### Task directions
Reproduce a passage from the article on architecture smells in AI-first products word for word, starting at "Architecture smells in AI-first products: what" and ending at "to fix first.".

### Excerpt

::::

Jun 09, 2025·8 min read

Architecture smells in AI-first products: what to fix

Learn how to spot architecture smells in AI-first products when prompts hide rules, ownership, or interfaces, and decide what to fix first.

Table of Contents

Where the problem starts

A lot of teams think they shipped a feature when they really shipped a prompt and hoped the model would figure out the rest. That can work in a demo. It falls apart when real users show up with messy requests, odd edge cases, and bad timing.

The first smell is simple: the product does something important, but nobody can point to the rule that caused it. Ask why one user got a warning, a refund, or a blocked reply, and the answer gets vague. Someone says, "the model usually knows" or "we nudged it in the prompt." That is not a rule. It is guesswork.

You see the problem when two similar requests get different answers. One customer writes a short message and gets approved. Another asks for the same thing with slightly different wording and gets denied. The policy did not change. The model changed its reading of the situation. If nobody wrote down the decision rule, nobody can say which answer was right.

Small prompt edits make this worse. A few extra lines can shift tone, priorities, and even the order of decisions. A support assistant might stop asking follow-up questions and start making firm calls. A sales assistant might get too eager and promise things the company never meant to offer. Teams often treat prompt edits like copy changes. In practice, they act more like logic changes.

This usually starts under deadline pressure. A team needs the feature live, so it packs policy, exceptions, tone, and fallback behavior into one long instruction block. That feels faster than defining ownership, interfaces, or written rules. For a week or two, it may even look fine.

Then the product grows. More prompts appear. More exceptions pile up. Soon nobody knows whether behavior comes from policy, prompt wording, model updates, or random variation. At that point the system is no longer flexible. It is fragile.

Rules should not live in prompts

A prompt often starts as a shortcut. Someone writes, "Never offer a refund after 30 days" or "Ask for manager approval before changing an invoice," and the product seems to work. A month later, nobody knows whether that line is a suggestion, a hard rule, or an outdated note.

::::

### Supplied information

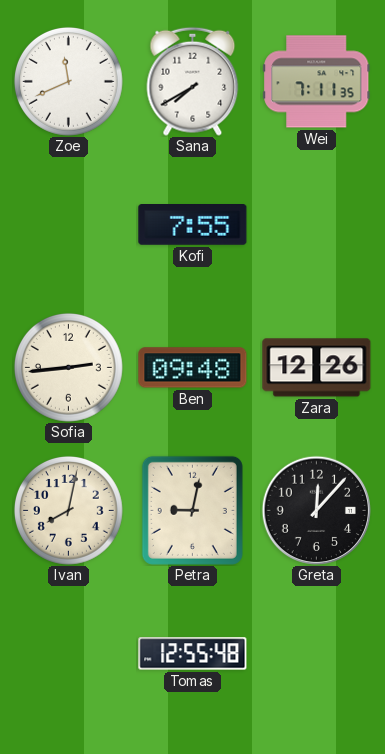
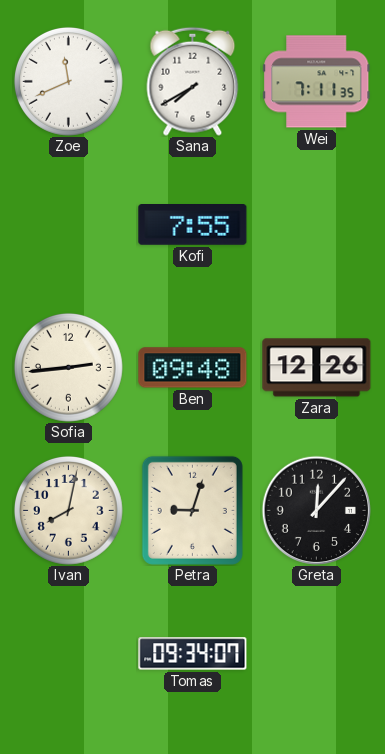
Petra: 9:02 -> 9:03
Tomas: 12:55 -> 09:34
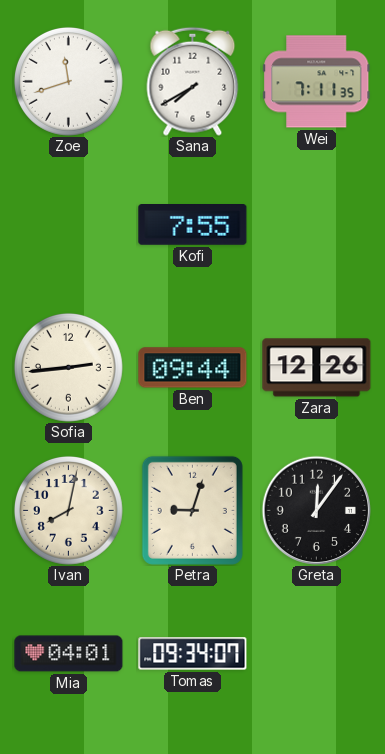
Zoe: 11:41 -> 11:42
Ben: 09:48 -> 09:44
Greta: 12:07 -> 12:06
Mia: none -> 04:01
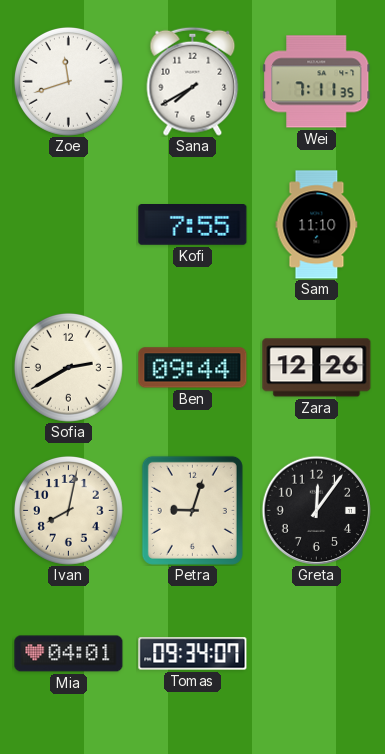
Sam: none -> 11:10
Sofia: 2:44 -> 2:40
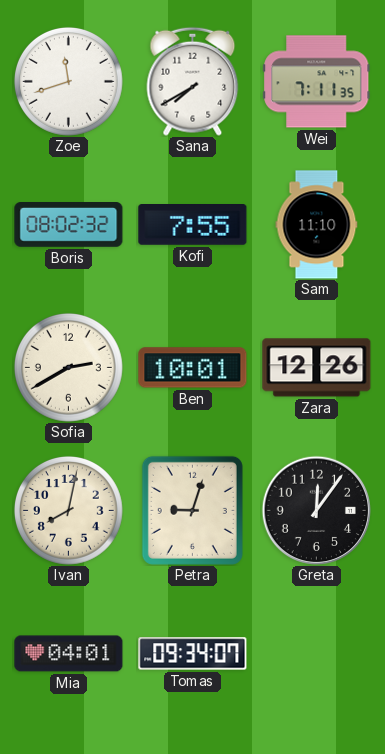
Boris: none -> 08:02
Ben: 09:44 -> 10:01
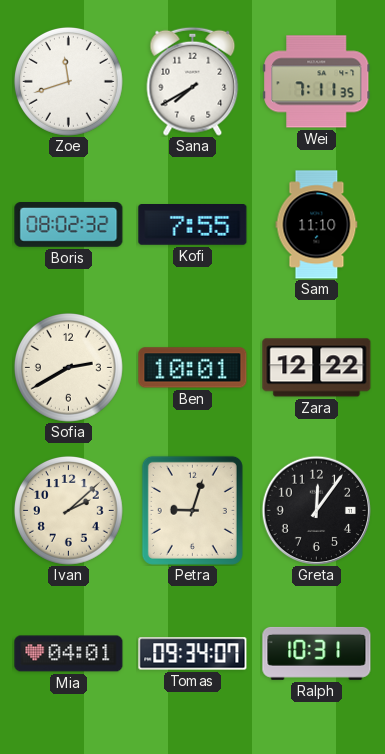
Zara: 12:26 -> 12:22
Ivan: 8:02 -> 2:08
Ralph: none -> 10:31
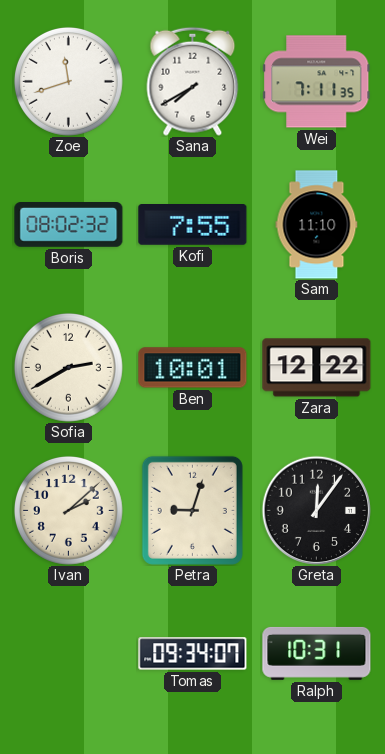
Mia: 04:01 -> none
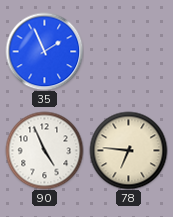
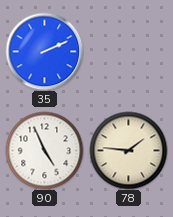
35: 1:56 -> 2:11
78: 6:46 -> 1:46
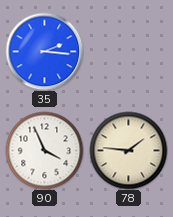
35: 2:11 -> 2:16
90: 4:56 -> 3:56
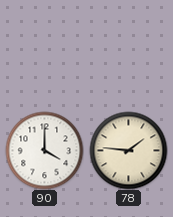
35: 2:16 -> none
90: 3:56 -> 4:00
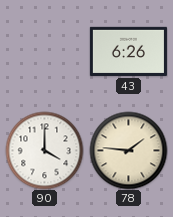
43: none -> 6:26
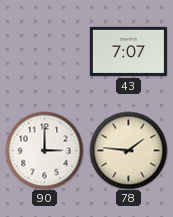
43: 6:26 -> 7:07
90: 4:00 -> 3:00
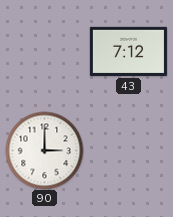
43: 7:07 -> 7:12
78: 1:46 -> none
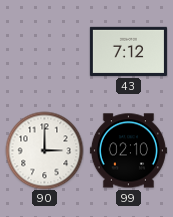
99: none -> 02:10
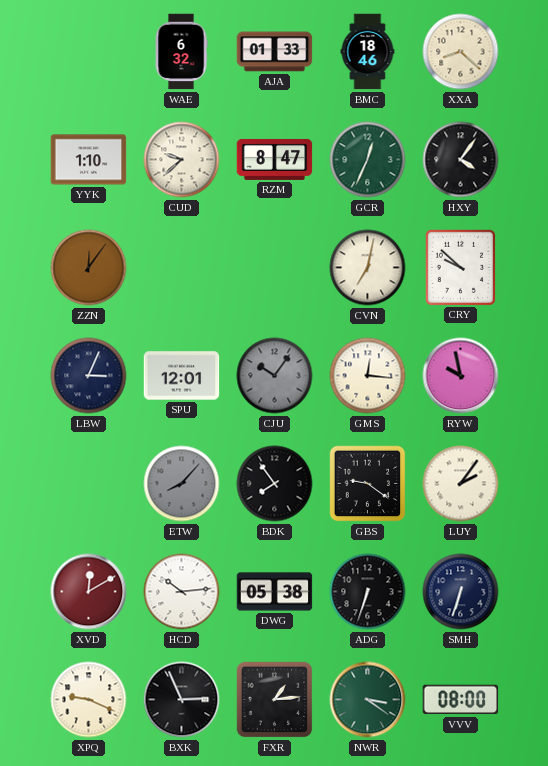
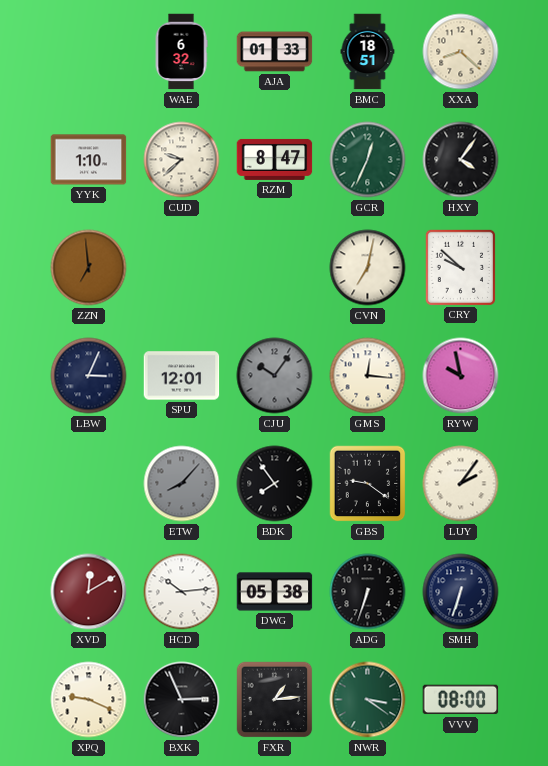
BMC: 18:46 -> 18:51
ZZN: 12:06 -> 6:59
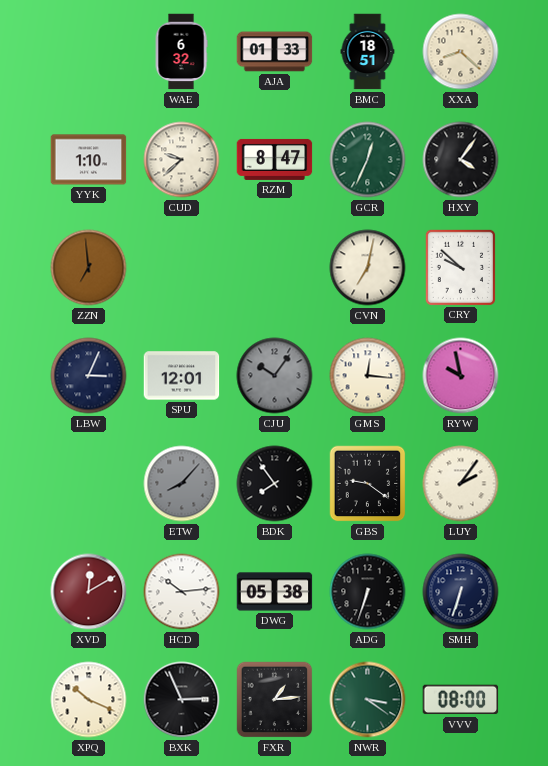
XPQ: 9:19 -> 10:19
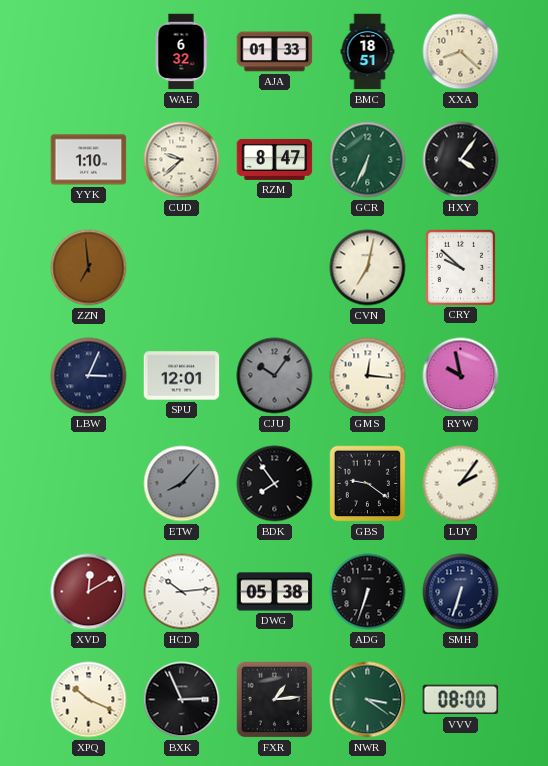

::::

### Problem solution
Architecture smells in AI-first products: what to fix

Learn how to spot architecture smells in AI-first products when prompts hide rules, ownership, or interfaces, and decide what to fix first.